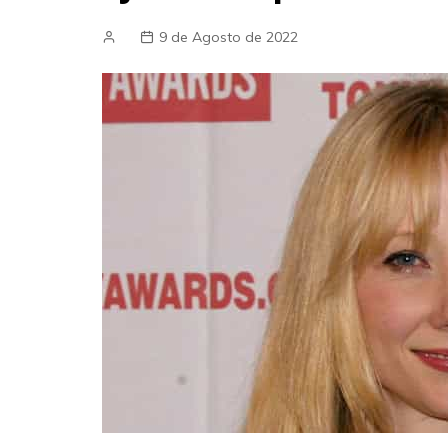
9 de Agosto de 2022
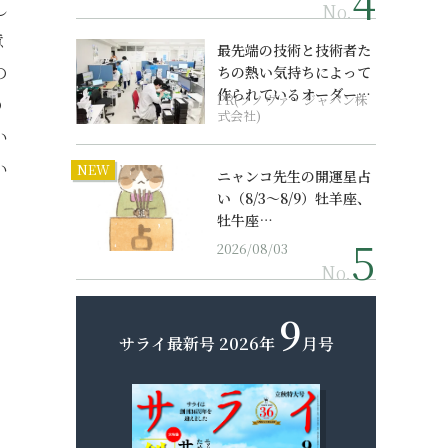
し
No.
意
最先端の技術と技術者た
の
ちの熱い気持ちによって
作られているオーダーメ
PR(ソノヴァ・ジャパン株
の
イド補聴器
式会社)
い
い
NEW
ニャンコ先生の開運星占
い（8/3～8/9）牡羊座、
牡牛座…
2026/08/03
No.
9
サライ最新号
2026年
月号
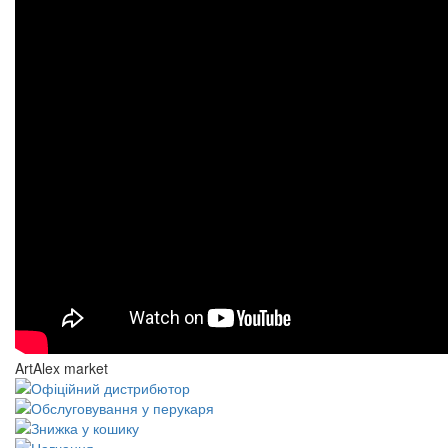
ArtAlex market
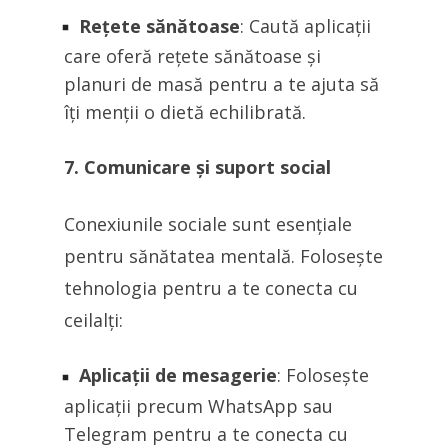
Rețete sănătoase
: Caută aplicații
care oferă rețete sănătoase și
planuri de masă pentru a te ajuta să
îți menții o dietă echilibrată.
7. Comunicare și suport social
Conexiunile sociale sunt esențiale
pentru sănătatea mentală. Folosește
tehnologia pentru a te conecta cu
ceilalți:
Aplicații de mesagerie
: Folosește
aplicații precum WhatsApp sau
Telegram pentru a te conecta cu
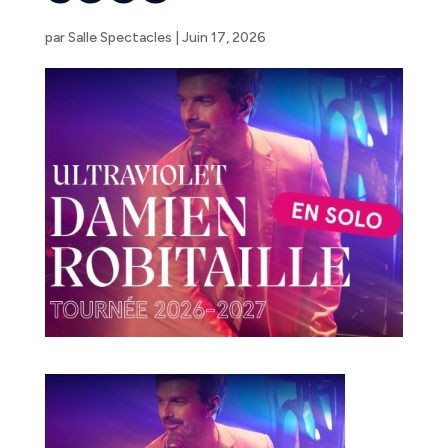
par
Salle Spectacles
|
Juin 17, 2026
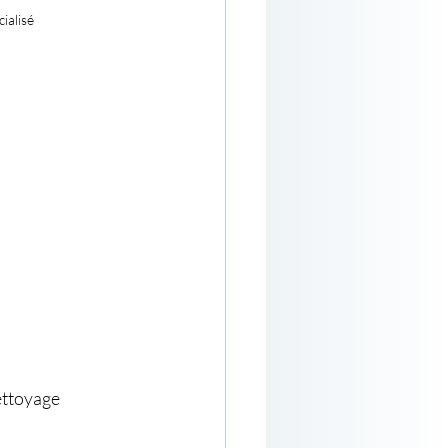
ialisé
ettoyage 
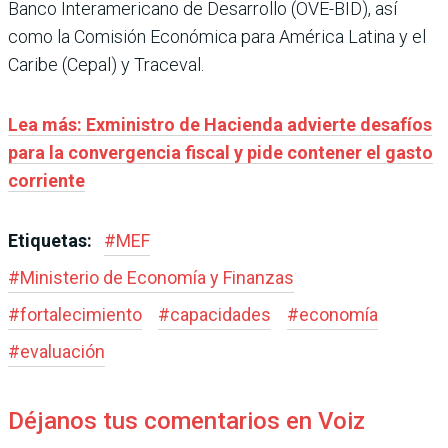
Banco Interamericano de Desarrollo (OVE-BID), así
como la Comisión Económica para América Latina y el
Caribe (Cepal) y Traceval.
Lea más: Exministro de Hacienda advierte desafíos
para la convergencia fiscal y pide contener el gasto
corriente
Etiquetas:
#
MEF
#
Ministerio de Economía y Finanzas
#
fortalecimiento
#
capacidades
#
economía
#
evaluación
Déjanos tus comentarios en Voiz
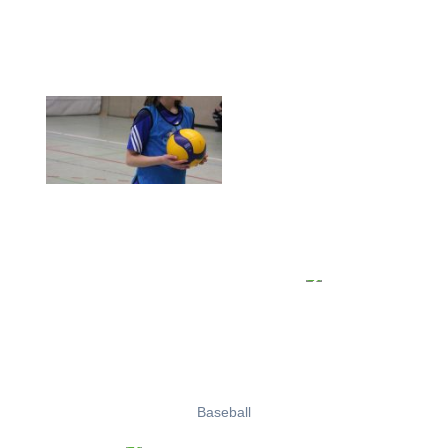
Baseball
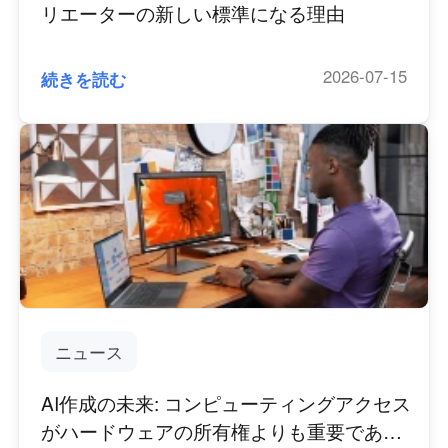
リエーターの新しい標準になる理由
2026-07-15
続きを読む
ニュース
AI作成の未来: コンピューティングアクセス
がハードウェアの所有権よりも重要である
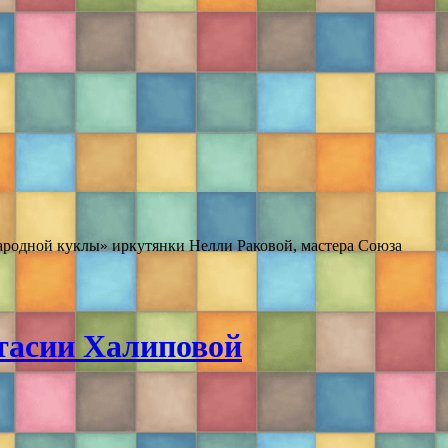
ародной куклы» иркутянки Нелли Раковой, мастера Союза
тасии Халиповой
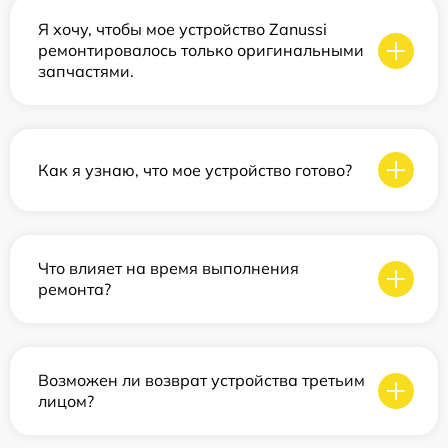
Я хочу, чтобы мое устройство Zanussi
ремонтировалось только оригинальными
запчастями.
Как я узнаю, что мое устройство готово?
Что влияет на время выполнения
ремонта?
Возможен ли возврат устройства третьим
лицом?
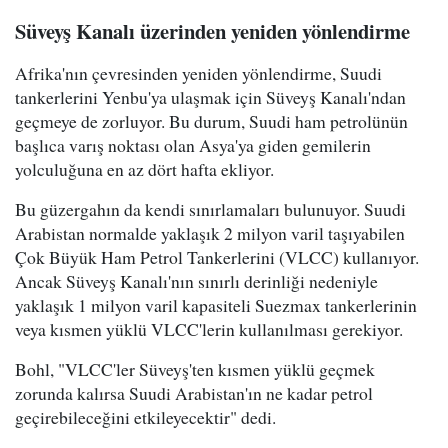
Süveyş Kanalı üzerinden yeniden yönlendirme
Afrika'nın çevresinden yeniden yönlendirme, Suudi
tankerlerini Yenbu'ya ulaşmak için Süveyş Kanalı'ndan
geçmeye de zorluyor. Bu durum, Suudi ham petrolünün
başlıca varış noktası olan Asya'ya giden gemilerin
yolculuğuna en az dört hafta ekliyor.
Bu güzergahın da kendi sınırlamaları bulunuyor. Suudi
Arabistan normalde yaklaşık 2 milyon varil taşıyabilen
Çok Büyük Ham Petrol Tankerlerini (VLCC) kullanıyor.
Ancak Süveyş Kanalı'nın sınırlı derinliği nedeniyle
yaklaşık 1 milyon varil kapasiteli Suezmax tankerlerinin
veya kısmen yüklü VLCC'lerin kullanılması gerekiyor.
Bohl, "VLCC'ler Süveyş'ten kısmen yüklü geçmek
zorunda kalırsa Suudi Arabistan'ın ne kadar petrol
geçirebileceğini etkileyecektir" dedi.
---+---
=== Assignment ===
Word for word, quote the lines above. Omit the pictures.

=== Answer space ===
9 de Agosto de 2022
し
No.
意
最先端の技術と技術者た
の
ちの熱い気持ちによって
作られているオーダーメ
PR(ソノヴァ・ジャパン株
の
イド補聴器
式会社)
い
い
NEW
ニャンコ先生の開運星占
い（8/3～8/9）牡羊座、
牡牛座…
2026/08/03
No.
9
サライ最新号
2026年
月号
ArtAlex market
Rețete sănătoase
: Caută aplicații
care oferă rețete sănătoase și
planuri de masă pentru a te ajuta să
îți menții o dietă echilibrată.
7. Comunicare și suport social
Conexiunile sociale sunt esențiale
pentru sănătatea mentală. Folosește
tehnologia pentru a te conecta cu
ceilalți:
Aplicații de mesagerie
: Folosește
aplicații precum WhatsApp sau
Telegram pentru a te conecta cu
par
Salle Spectacles
|
Juin 17, 2026
ialisé
ettoyage 
Banco Interamericano de Desarrollo (OVE-BID), así
como la Comisión Económica para América Latina y el
Caribe (Cepal) y Traceval.
Lea más: Exministro de Hacienda advierte desafíos
para la convergencia fiscal y pide contener el gasto
corriente
Etiquetas:
#
MEF
#
Ministerio de Economía y Finanzas
#
fortalecimiento
#
capacidades
#
economía
#
evaluación
Déjanos tus comentarios en Voiz
Baseball
リエーターの新しい標準になる理由
2026-07-15
続きを読む
ニュース
AI作成の未来: コンピューティングアクセス
がハードウェアの所有権よりも重要である
ародной куклы» иркутянки Нелли Раковой, мастера Союза
тасии Халиповой
Я хочу, чтобы мое устройство Zanussi
ремонтировалось только оригинальными
запчастями.
Как я узнаю, что мое устройство готово?
Что влияет на время выполнения
ремонта?
Возможен ли возврат устройства третьим
лицом?
Süveyş Kanalı üzerinden yeniden yönlendirme
Afrika'nın çevresinden yeniden yönlendirme, Suudi
tankerlerini Yenbu'ya ulaşmak için Süveyş Kanalı'ndan
geçmeye de zorluyor. Bu durum, Suudi ham petrolünün
başlıca varış noktası olan Asya'ya giden gemilerin
yolculuğuna en az dört hafta ekliyor.
Bu güzergahın da kendi sınırlamaları bulunuyor. Suudi
Arabistan normalde yaklaşık 2 milyon varil taşıyabilen
Çok Büyük Ham Petrol Tankerlerini (VLCC) kullanıyor.
Ancak Süveyş Kanalı'nın sınırlı derinliği nedeniyle
yaklaşık 1 milyon varil kapasiteli Suezmax tankerlerinin
veya kısmen yüklü VLCC'lerin kullanılması gerekiyor.
Bohl, "VLCC'ler Süveyş'ten kısmen yüklü geçmek
zorunda kalırsa Suudi Arabistan'ın ne kadar petrol
geçirebileceğini etkileyecektir" dedi.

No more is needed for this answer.